Paypal – The Advertiser has been getting a lot of scam texts lately – here are some real whoppers
Some scammers appear to have set their sights on this reporter, and they have come up with some real whoppers in their morally bankrupt pursuit of cash.
As everyone knows, it is impossible to trick journalists – and this reporter was never, ever, ever almost tricked into trying to get hold of sky hooks and a ‘long wait’ in a previous line of work.
But no matter how savvy we are (or are not), we’re never invulnerable.
The age of bumbling emails about distantly related princes or mysterious lottery wins is in its twilight – and the age of the vaguely credible text messages has begun.
One of the saddest elements of these scams is that, when they are effective, it’s often with the elderly or the vulnerable – those who are usually hurt the most by losing money.
A scam phone call I received last year was very telling – I knew what they were up to so I decided to play along and waste their time.
For the record, the best thing to do with a call like this is to just hang up if you are in any doubt.
These people can get very nasty – but reporters are well acquainted with people who behave like angry little goblins, so there was no harm in stringing them along a bit.
After about 15 minutes of timewasting, I decided to confront the scammer directly, asking why they felt it was ok to do what they were doing.
The reply was exaggerated outrage, the hallmark of someone telling porkie pies.
I twisted the knife a bit further, and suggested that they are the worst kind of human because their scams rely on getting through to the elderly or vulnerable.
This was met with fury, and after I started talking over the top of the delightful fellow in a wonderfully annoying and obnoxious way, he hung up.
At no point did he show any sign of conscience or reflection – one of the parts of his rant that I understood was a threat to disconnect my internet services.
The lesson here is that these people are ruthless.
They know what they are doing is wrong and they don’t care, or they’ve managed to justify their criminal activities with some twisted logic known only to them.
If they can get hold of your money or your personal details – they will.
So here I’ll share a selection of the biggest whoppers I’ve had sent to me, in the hope it raises some awareness.

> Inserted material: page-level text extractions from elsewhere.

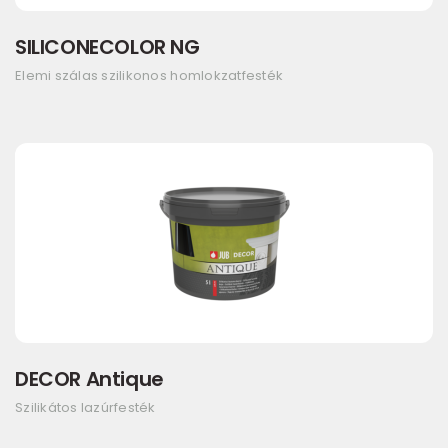
SILICONECOLOR NG
Elemi szálas szilikonos homlokzatfesték
DECOR Antique
Szilikátos lazúrfesték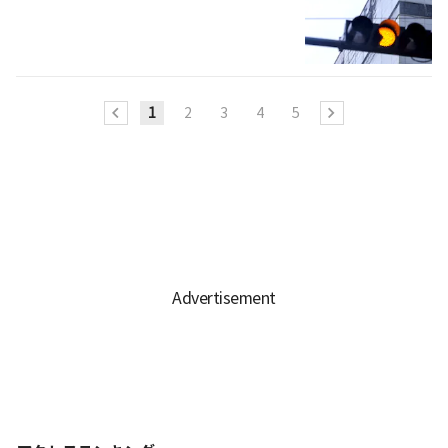
1
2
3
4
5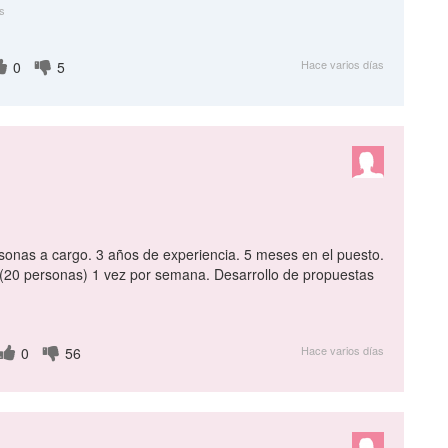
s
Hace varios días
0
5
sonas a cargo. 3 años de experiencia. 5 meses en el puesto.
 (20 personas) 1 vez por semana. Desarrollo de propuestas
Hace varios días
0
56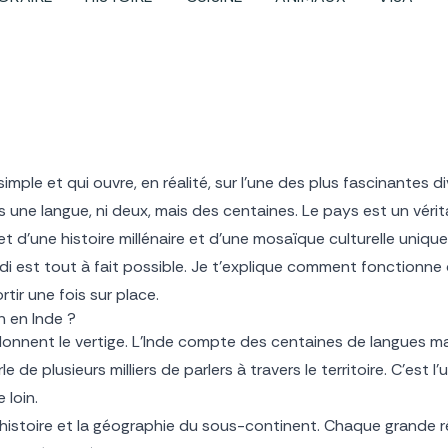
mple et qui ouvre, en réalité, sur l’une des plus fascinantes di
s une langue, ni deux, mais des centaines. Le pays est un véri
flet d’une histoire millénaire et d’une mosaïque culturelle uniq
ndi est tout à fait possible. Je t’explique comment fonctionne
tir une fois sur place.
 en Inde ?
donnent le vertige. L’Inde compte des centaines de langues mate
le de plusieurs milliers de parlers à travers le territoire. C’est l
 loin.
 l’histoire et la géographie du sous-continent. Chaque grande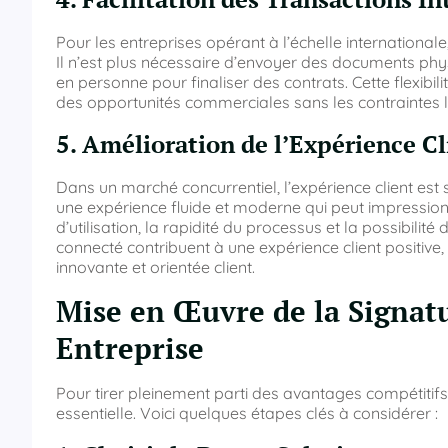
Pour les entreprises opérant à l’échelle international
Il n’est plus nécessaire d’envoyer des documents ph
en personne pour finaliser des contrats. Cette flexibil
des opportunités commerciales sans les contraintes lo
5. Amélioration de l’Expérience Cl
Dans un marché concurrentiel, l’expérience client est
une expérience fluide et moderne qui peut impressionn
d’utilisation, la rapidité du processus et la possibili
connecté contribuent à une expérience client positive,
innovante et orientée client.
Mise en Œuvre de la Signat
Entreprise
Pour tirer pleinement parti des avantages compétitifs
essentielle. Voici quelques étapes clés à considérer :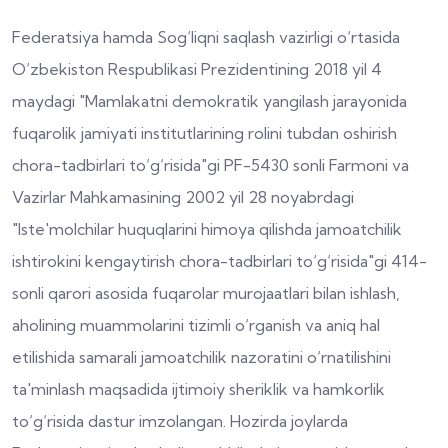
Federatsiya hamda Sog‘liqni saqlash vazirligi o‘rtasida
O‘zbekiston Respublikasi Prezidentining 2018 yil 4
maydagi "Mamlakatni demokratik yangilash jarayonida
fuqarolik jamiyati institutlarining rolini tubdan oshirish
chora-tadbirlari to‘g‘risida"gi PF-5430 sonli Farmoni va
Vazirlar Mahkamasining 2002 yil 28 noyabrdagi
"Iste'molchilar huquqlarini himoya qilishda jamoatchilik
ishtirokini kengaytirish chora-tadbirlari to‘g‘risida"gi 414-
sonli qarori asosida fuqarolar murojaatlari bilan ishlash,
aholining muammolarini tizimli o‘rganish va aniq hal
etilishida samarali jamoatchilik nazoratini o‘rnatilishini
ta'minlash maqsadida ijtimoiy sheriklik va hamkorlik
to‘g‘risida dastur imzolangan. Hozirda joylarda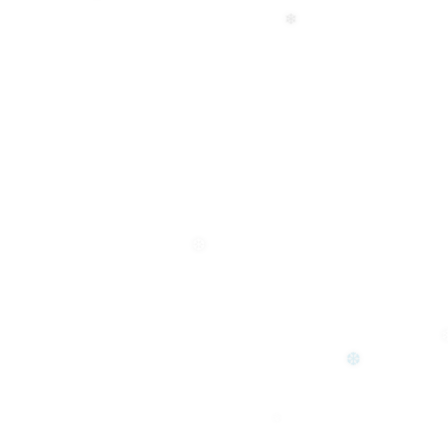
❄
❆
❄
❆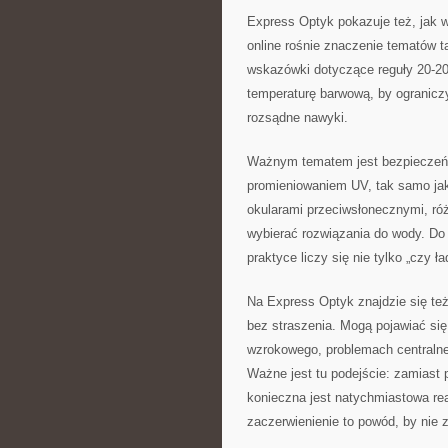
Express Optyk pokazuje też, jak 
online rośnie znaczenie tematów t
wskazówki dotyczące reguły 20-20-
temperaturę barwową, by ograniczy
rozsądne nawyki.
Ważnym tematem jest bezpieczeńs
promieniowaniem UV, tak samo jak
okularami przeciwsłonecznymi, róż
wybierać rozwiązania do wody. Do
praktyce liczy się nie tylko „czy ł
Na Express Optyk znajdzie się też
bez straszenia. Mogą pojawiać się
wzrokowego, problemach centralne
Ważne jest tu podejście: zamiast 
konieczna jest natychmiastowa rea
zaczerwienienie to powód, by nie 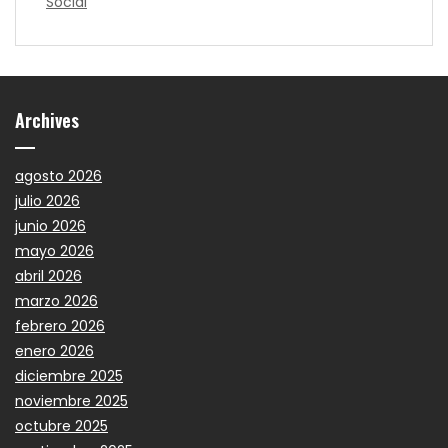
Social
Archives
agosto 2026
julio 2026
junio 2026
mayo 2026
abril 2026
marzo 2026
febrero 2026
enero 2026
diciembre 2025
noviembre 2025
octubre 2025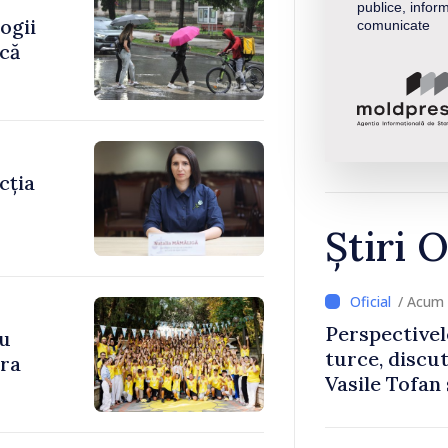
publice, inform
ogii
comunicate
ică
cția
Știri O
/ Acum 
Perspectivel
cu
turce, discu
ara
Vasile Tofan
Uygar Musta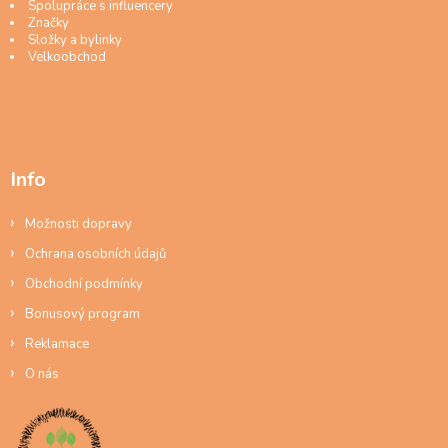
Spolupráce s influencery
Značky
Složky a bylinky
Velkoobchod
Info
Možnosti dopravy
Ochrana osobních údajů
Obchodní podmínky
Bonusový program
Reklamace
O nás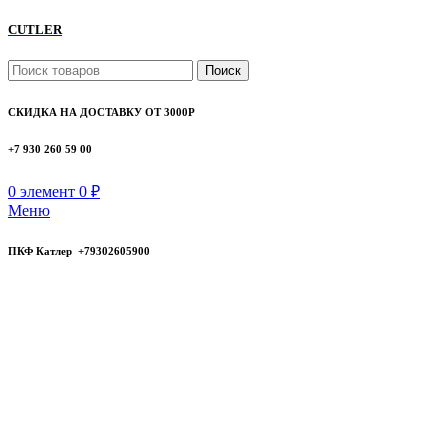
CUTLER
Поиск
СКИДКА НА ДОСТАВКУ ОТ 3000Р
+7 930 260 59 00
0
элемент
0
₽
Меню
ПКФ Катлер +79302605900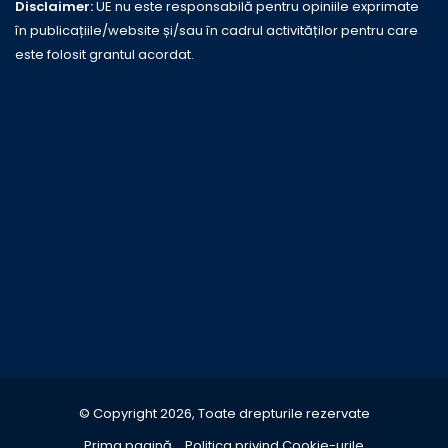
Disclaimer:
UE nu este responsabilă pentru opiniile exprimate
în publicațiile/website și/sau în cadrul activităților pentru care
este folosit grantul acordat.
© Copyright 2026, Toate drepturile rezervate
Prima pagină
Politica privind Cookie-urile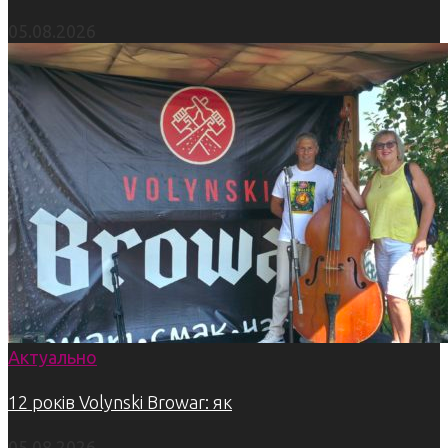
05.08.2026
Актуально
12 років Volynski Browar: як
05.08.2026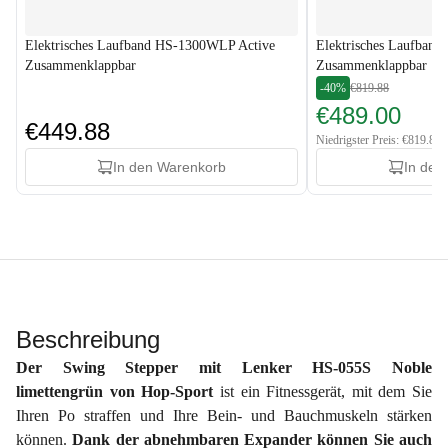
Elektrisches Laufband HS-1300WLP Active
Elektrisches Laufban
Zusammenklappbar
Zusammenklappbar
-40%
€819.88
€489.00
€449.88
Niedrigster Preis: €819.88
In den Warenkorb
In den
Beschreibung
Der Swing Stepper mit Lenker HS-055S Noble
limettengrün von Hop-Sport
ist ein Fitnessgerät, mit dem Sie
Ihren Po straffen und Ihre Bein- und Bauchmuskeln stärken
können.
Dank der abnehmbaren Expander können Sie auch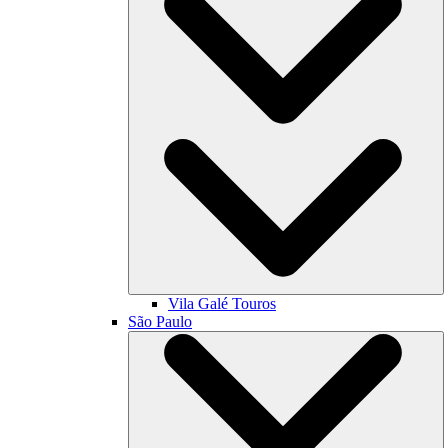
Vila Galé
Touros
São Paulo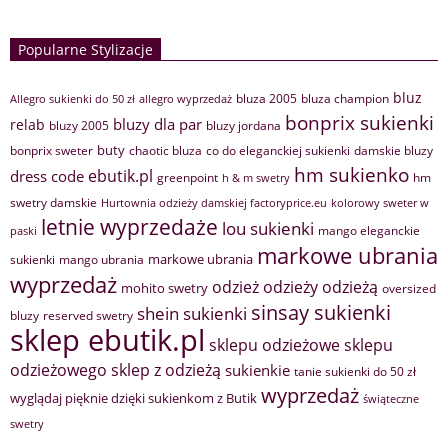
Popularne Stylizacje
bluz
bluza 2005
bluza champion
Allegro sukienki do 50 zł
allegro wyprzedaż
bonprix sukienki
bluzy dla par
relab
bluzy 2005
bluzy jordana
buty
bonprix sweter
chaotic bluza
co do eleganckiej sukienki
damskie bluzy
hm sukienko
ebutik.pl
dress code
greenpoint
hm
h & m swetry
swetry damskie
Hurtownia odzieży damskiej factoryprice.eu
kolorowy sweter w
letnie wyprzedaże
lou sukienki
mango eleganckie
paski
markowe ubrania
markowe ubrania
sukienki
mango ubrania
wyprzedaż
odzież
odzieży
odzieżą
mohito swetry
oversized
sinsay sukienki
shein sukienki
bluzy
reserved swetry
sklep ebutik.pl
sklepu odzieżowe
sklepu
sklep z odzieżą
odzieżowego
sukienkie
tanie sukienki do 50 zł
wyprzedaż
wyglądaj pięknie dzięki sukienkom z Butik
świąteczne
swetry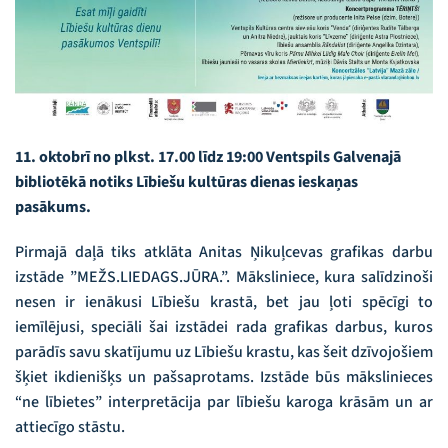
11. oktobrī no plkst. 17.00 līdz 19:00 Ventspils Galvenajā
bibliotēkā notiks Lībiešu kultūras dienas ieskaņas
pasākums.
Pirmajā daļā tiks atklāta Anitas Ņikuļcevas grafikas darbu
izstāde ”MEŽS.LIEDAGS.JŪRA.”. Māksliniece, kura salīdzinoši
nesen ir ienākusi Lībiešu krastā, bet jau ļoti spēcīgi to
iemīlējusi, speciāli šai izstādei rada grafikas darbus, kuros
parādīs savu skatījumu uz Lībiešu krastu, kas šeit dzīvojošiem
šķiet ikdienišķs un pašsaprotams. Izstāde būs mākslinieces
“ne lībietes” interpretācija par lībiešu karoga krāsām un ar
attiecīgo stāstu.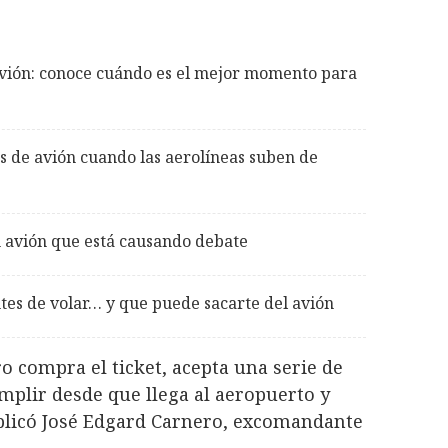
 avión: conoce cuándo es el mejor momento para
 de avión cuando las aerolíneas suben de
 avión que está causando debate
es de volar… y que puede sacarte del avión
 compra el ticket, acepta una serie de
plir desde que llega al aeropuerto y
xplicó José Edgard Carnero, excomandante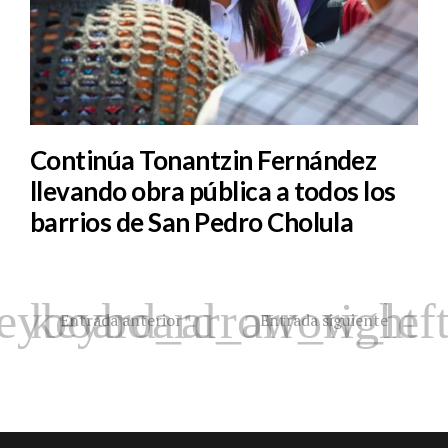
Continúa Tonantzin Fernández
llevando obra pública a todos los
barrios de San Pedro Cholula
Entrada anterior
Entrada siguiente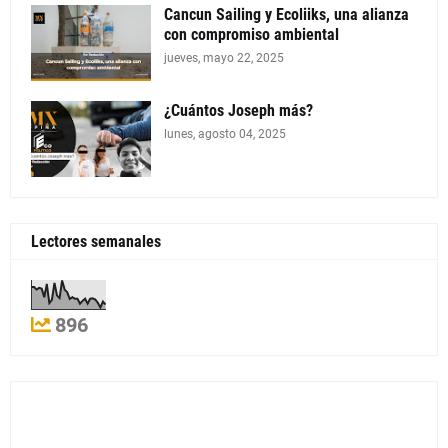
Cancun Sailing y Ecoliiks, una alianza
con compromiso ambiental
jueves, mayo 22, 2025
¿Cuántos Joseph más?
lunes, agosto 04, 2025
Lectores semanales
896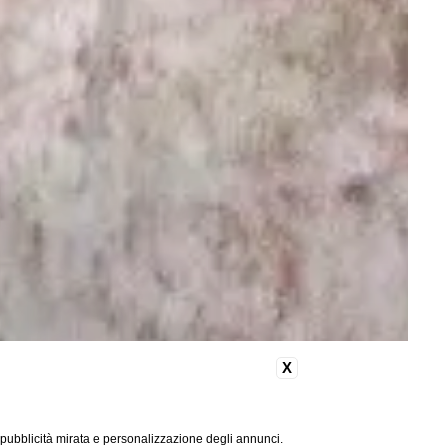
X
 pubblicità mirata e personalizzazione degli annunci.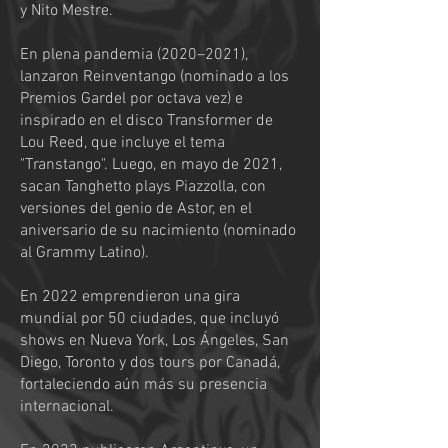
y Nito Mestre.
En plena pandemia (2020–2021),
lanzaron Reinventango (nominado a los
Premios Gardel por octava vez) e
inspirado en el disco Transformer de
Lou Reed, que incluye el tema
"Transtango". Luego, en mayo de 2021,
sacan Tanghetto plays Piazzolla, con
versiones del genio de Astor, en el
aniversario de su nacimiento (nominado
al Grammy Latino).
En 2022 emprendieron una gira
mundial por 50 ciudades, que incluyó
shows en Nueva York, Los Ángeles, San
Diego, Toronto y dos tours por Canadá,
fortaleciendo aún más su presencia
internacional.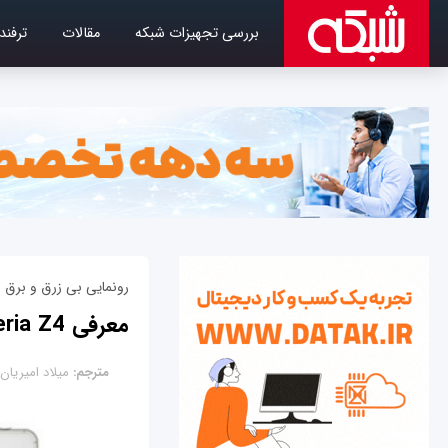
بررسی تجهیزات شبکه
مقالات
ترفند
رونمایی بی زرق و برق 
معرفی Xperia Z4؛ چراغ خاموش و بی‌ سر و صدا
مترجم:
میلاد امیریان‌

Some of you might think these texts are obviously nefarious – if you do, treat this story as a reminder to have a conversation with loved ones who might not know.
EE: We are unable to process your latest bill. In order to avoid restrictions please update your billing information via: [big scam url here which I won’t link to for obvious reasons]
First, I should hope EE can’t process a bill with me – I don’t owe them anything.
Here the scammer is going for a scattergun approach. They likely hold no information on me other than a phone number – so they’ve sent this in the hope I am actually with EE and, in a moment of panic, I follow the link. Their ultimate aim is for you to get on their website and give up sensitive information.
The website linked to is nothing to do with EE, and EE said they will never send customers messages asking them to login via a link.
GOVUK: You have a pending tax refund of £276.84 from HMRC. To proceed with your form please verify your information via: [Guess what would be here? Yes, you’re right, another scam url]
HM Revenue and Customs will never send you notifications of tax rebates via email or text. Never engage with these kinds of messages.
If you visit them, these spoof HMRC websites will ask you to fill in sensitive information to ‘confirm’ your details.
Some of these websites can look very convincing. In the case above, our scammer is a blockhead. Their url has a .com domain. Our government is in the UK – so it has a .uk domain.
My scammers appeared fond of the HMRC trick – I had two separate texts with very similar contents.
HALIFAX: A new payee (MR K KAHN) has been added to your account at 21:48 on 10/01/21. If this was NOT you, please visit [url with the words ‘restrict payee’ in it – no mention of Halifax]
You’re noticing a pattern now – all of these texts are sent with the intention of getting you to follow a link to a spoof website so scammers can get their grubby little hands on your personal details.
Halifax said a text from them will include part of your name, account number or post code. Scammers pretend to be all sorts of banks and building societies when they try it on, so if you are in any doubt – ignore the message and ring the bank directly using a number you have got from a proper source.
Paypal: We have limited your account due to safety concerns. Please visit [fake paypal url here] before we are forced to close your account.
Paypal gives advice on how to deal with these sorts of messages here www.paypal.com/uk/webapps/mpp/phishing. They state that many scam messages tell you that your account will be in jeopardy if something critical is not updated right away.
Paypal even gives its own example of a popular scam message: “Your PayPal account has been suspended due to suspicious activity. Please contact us immediately at 0123-4567. It is imperative that we speak to you immediately.”
As before, if in doubt, contact them directly.
Here’s the end of our odyssey through the world of dodgy text messages.
Remember, never feel forced to act quickly as the result of an email, phone call or text message. If the person on the other end of the line is trying to pressure you, or threatening dire consequences if you don’t take action immediately, they’re probably up to no good.
If you are in any doubt, speak to a friend or a relative, or get in touch with the organisation someone is claiming to be from directly, using contact details from a reputable source.